#### [Lesetext]
Kugelhagel über dem Sündenpfuhl

Mittels digitaler Tricktechnik erzeugt Robert Rodriguez in der  expressionistischen Film-noir-Variation «Sin City» einen Bilderrausch in Schwarz-Weiss und erweckt so Frank Millers Hardboiled-Comics zu prallem Kinoleben.

 

von Sandro Danilo Spadini

Gammlige Gassen, schummrige Schuppen, modrige Mördergruben – Kugelhagel, Donnerhall, Blutregen: So schaut es aus in der von Comic-Autor Frank Miller ersonnenen Stadt der Sünde. Fluchende Kerle, brüllende Killer, dröhnende Kampfmaschinen – Rauch, Pech, Schwefel: Die sogenannten Hardboiled-Thriller aus den Fünfzigern lassen grüssen. Billige Flittchen, biestige Sirenen, bissige Furien – Fleischeslust, Liebeshunger, Sinnesreiz: Archaische Triebe steuern hier das gerne blutige Geschehen. Käufliche Bullen, korrupte Schlipsträger, kannibalische Unholde – Schweiss, Schwindel, Schweinereien: Zutritt erfolgt auf eigene Verantwortung. Kaputte Typen, krude Figuren, kernige Helden – Schwermut, Sprücheflut, Schiesswut: Willkommen in der Hölle, willkommen in Sin City!

#### [Schriftliche Aufgabe 1]
Nennen Sie alle Personen, die in der Filmkritik zu «Sin City» mit Namen genannt werden.

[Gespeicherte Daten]
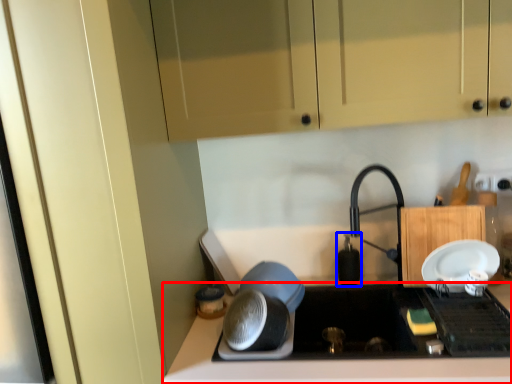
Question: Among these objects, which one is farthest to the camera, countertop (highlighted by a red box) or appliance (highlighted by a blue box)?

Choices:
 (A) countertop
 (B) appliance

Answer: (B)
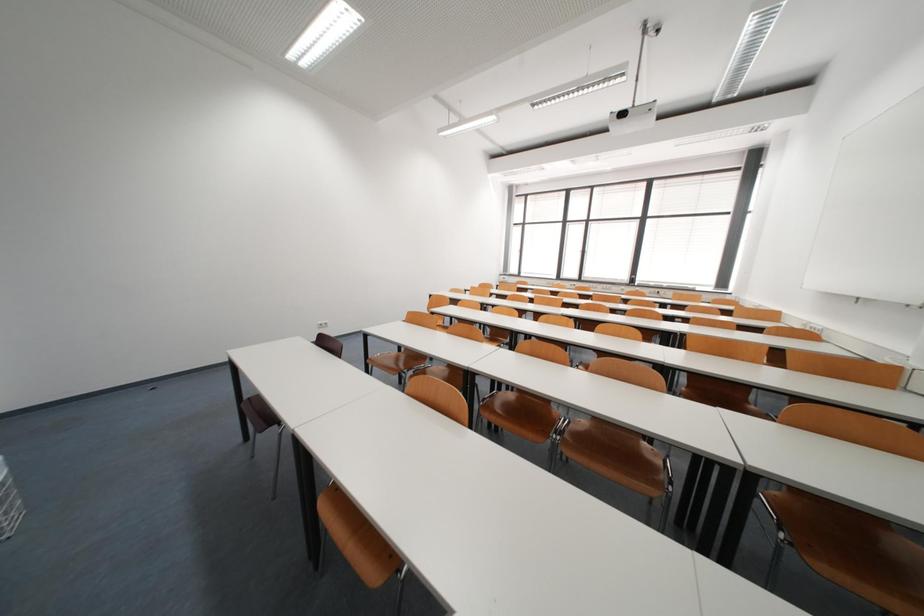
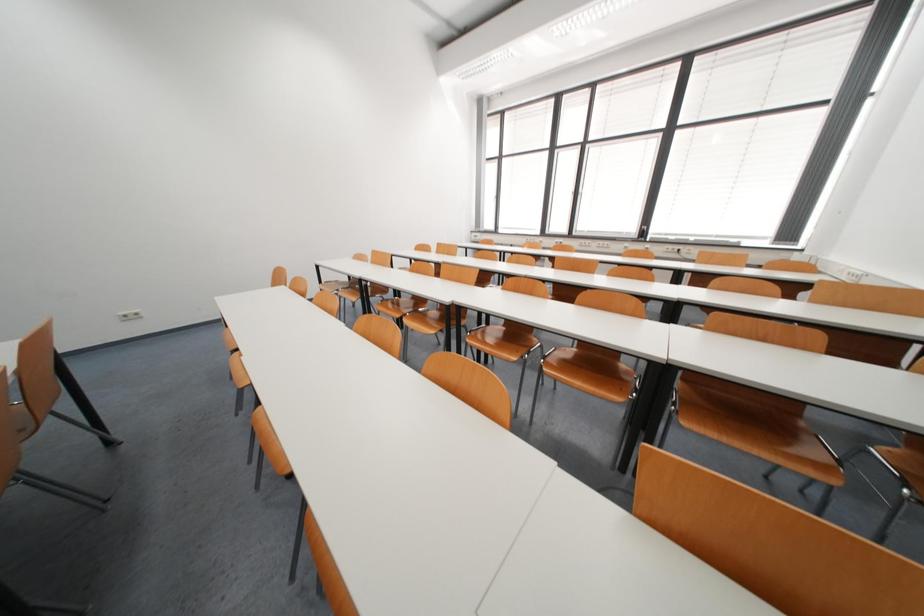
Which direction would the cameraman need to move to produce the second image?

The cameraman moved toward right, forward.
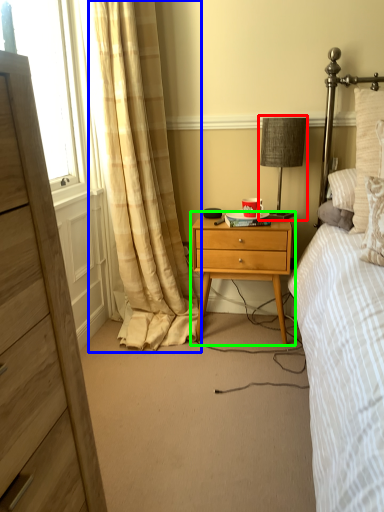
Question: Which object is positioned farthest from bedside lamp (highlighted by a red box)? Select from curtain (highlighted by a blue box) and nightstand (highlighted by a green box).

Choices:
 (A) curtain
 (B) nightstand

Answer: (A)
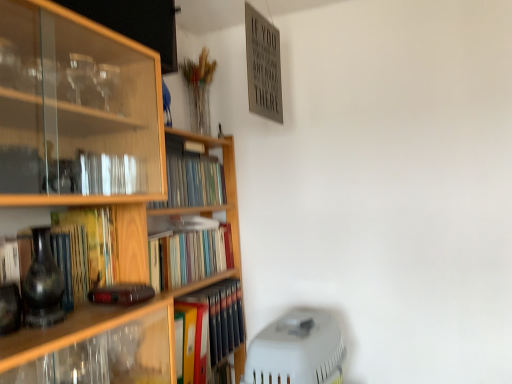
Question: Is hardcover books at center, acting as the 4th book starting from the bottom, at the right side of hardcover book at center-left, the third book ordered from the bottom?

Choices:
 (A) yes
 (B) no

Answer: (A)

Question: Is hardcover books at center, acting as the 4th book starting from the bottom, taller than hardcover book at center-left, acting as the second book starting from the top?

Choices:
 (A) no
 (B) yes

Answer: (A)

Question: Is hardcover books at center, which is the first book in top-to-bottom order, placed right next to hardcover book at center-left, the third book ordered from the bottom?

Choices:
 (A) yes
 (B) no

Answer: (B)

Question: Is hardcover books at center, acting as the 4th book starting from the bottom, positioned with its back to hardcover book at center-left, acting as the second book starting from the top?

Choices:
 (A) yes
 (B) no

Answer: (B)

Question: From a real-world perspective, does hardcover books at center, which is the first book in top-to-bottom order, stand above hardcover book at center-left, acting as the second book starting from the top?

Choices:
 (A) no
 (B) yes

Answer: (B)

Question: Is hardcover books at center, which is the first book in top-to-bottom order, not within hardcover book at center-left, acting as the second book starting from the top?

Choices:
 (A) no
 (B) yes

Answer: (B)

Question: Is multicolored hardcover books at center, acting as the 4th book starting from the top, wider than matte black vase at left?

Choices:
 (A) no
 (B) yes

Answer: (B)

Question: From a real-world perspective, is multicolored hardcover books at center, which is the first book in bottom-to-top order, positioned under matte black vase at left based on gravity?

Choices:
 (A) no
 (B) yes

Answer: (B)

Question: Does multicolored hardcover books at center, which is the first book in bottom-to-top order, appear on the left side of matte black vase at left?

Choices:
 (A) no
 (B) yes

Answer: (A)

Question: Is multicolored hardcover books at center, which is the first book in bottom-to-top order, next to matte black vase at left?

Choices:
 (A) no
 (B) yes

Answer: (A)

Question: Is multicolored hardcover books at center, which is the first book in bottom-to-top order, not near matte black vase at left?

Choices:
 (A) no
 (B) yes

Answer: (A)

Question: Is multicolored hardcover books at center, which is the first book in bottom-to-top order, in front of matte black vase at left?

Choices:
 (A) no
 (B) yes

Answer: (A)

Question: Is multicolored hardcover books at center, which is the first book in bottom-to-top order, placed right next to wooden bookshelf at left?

#### [Schriftliche Aufgabe 2]
Wandeln Sie die Zeilen der Datensätze in eine JSON-Liste von Zeichenketten um, eine Zeichenkette je Zeile und ohne Leerzeilen. Beginnen Sie mit der Zeile, die „Question: From a real-world perspective, does“ enthält, und führen Sie die Liste einschließlich der Zeile mit „near matte black vase at left?“ fort.

#### [Richtige Antwort 1]
Robert Rodriguez, Frank Miller, Sandro Danilo Spadini

#### [Richtige Antwort 2]
[
  "Question: From a real-world perspective, does hardcover books at center, which is the first book in top-to-bottom order, stand above hardcover book at center-left, acting as the second book starting from the top?",
  "Choices:",
  " (A) no",
  " (B) yes",
  "Answer: (B)",
  "Question: Is hardcover books at center, which is the first book in top-to-bottom order, not within hardcover book at center-left, acting as the second book starting from the top?",
  "Choices:",
  " (A) no",
  " (B) yes",
  "Answer: (B)",
  "Question: Is multicolored hardcover books at center, acting as the 4th book starting from the top, wider than matte black vase at left?",
  "Choices:",
  " (A) no",
  " (B) yes",
  "Answer: (B)",
  "Question: From a real-world perspective, is multicolored hardcover books at center, which is the first book in bottom-to-top order, positioned under matte black vase at left based on gravity?",
  "Choices:",
  " (A) no",
  " (B) yes",
  "Answer: (B)",
  "Question: Does multicolored hardcover books at center, which is the first book in bottom-to-top order, appear on the left side of matte black vase at left?",
  "Choices:",
  " (A) no",
  " (B) yes",
  "Answer: (A)",
  "Question: Is multicolored hardcover books at center, which is the first book in bottom-to-top order, next to matte black vase at left?",
  "Choices:",
  " (A) no",
  " (B) yes",
  "Answer: (A)",
  "Question: Is multicolored hardcover books at center, which is the first book in bottom-to-top order, not near matte black vase at left?"
]